Luke Montgomery

No. 51 – Ohio State Buckeyes
- Position: Guard
- Class: Senior

Personal information
- Born: October 5, 2004 (age 21) Ohio, U.S.
- Listed height: 6 ft 5 in (1.96 m)
- Listed weight: 312 lb (142 kg)

Career information
- High school: Findlay (Findlay, Ohio)
- College: Ohio State (2023–present);

Awards and highlights
- CFP national champion (2024); Second-team All-Big Ten (2025);
- Stats at ESPN

= Luke Montgomery (American football) =

American football player (born 2004)

Luke Montgomery (born October 5, 2004) is an American college football guard for the Ohio State Buckeyes.

==Early life==
Montgomery attended Findlay High School in Findlay, Ohio.
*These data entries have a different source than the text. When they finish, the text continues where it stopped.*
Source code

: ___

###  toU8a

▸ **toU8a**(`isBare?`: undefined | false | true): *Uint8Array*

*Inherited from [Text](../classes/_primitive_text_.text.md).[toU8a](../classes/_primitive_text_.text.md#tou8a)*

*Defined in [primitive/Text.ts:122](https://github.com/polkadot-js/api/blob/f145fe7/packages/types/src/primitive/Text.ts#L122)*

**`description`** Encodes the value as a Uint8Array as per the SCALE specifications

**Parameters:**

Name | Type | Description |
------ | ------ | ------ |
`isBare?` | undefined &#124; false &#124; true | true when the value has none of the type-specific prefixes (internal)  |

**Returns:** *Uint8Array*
Coming out of high school, he was rated as a four-star recruit and committed to play college football for Ohio State over other offers such as Michigan, Notre Dame, Clemson, Penn State and Oklahoma.

==College career==
As a freshman in 2023, Montgomery appeared in seven games. At the end on the regular season and the start of the 2024–25 College Football Playoff, he rotated in on the offensive line and competed for a starting role. During the first two rounds of the playoffs, Montgomery played in 29 snaps in the win over Tennessee, and 31 snaps in the victory versus Oregon. In the 2025 Cotton Bowl Classic, he made his first collegiate start in a win over Texas, helping the Buckeyes advance to the National Championship. He finished the 2024 season, mainly coming off the bench as a rotational offensive lineman, while also making two starts. Montgomery is set to be the team's starting left guard in 2025.

==Personal life==
Montgomery is the brother of four-star quarterback Ryan Montgomery, who committed to play for the Georgia Bulldogs.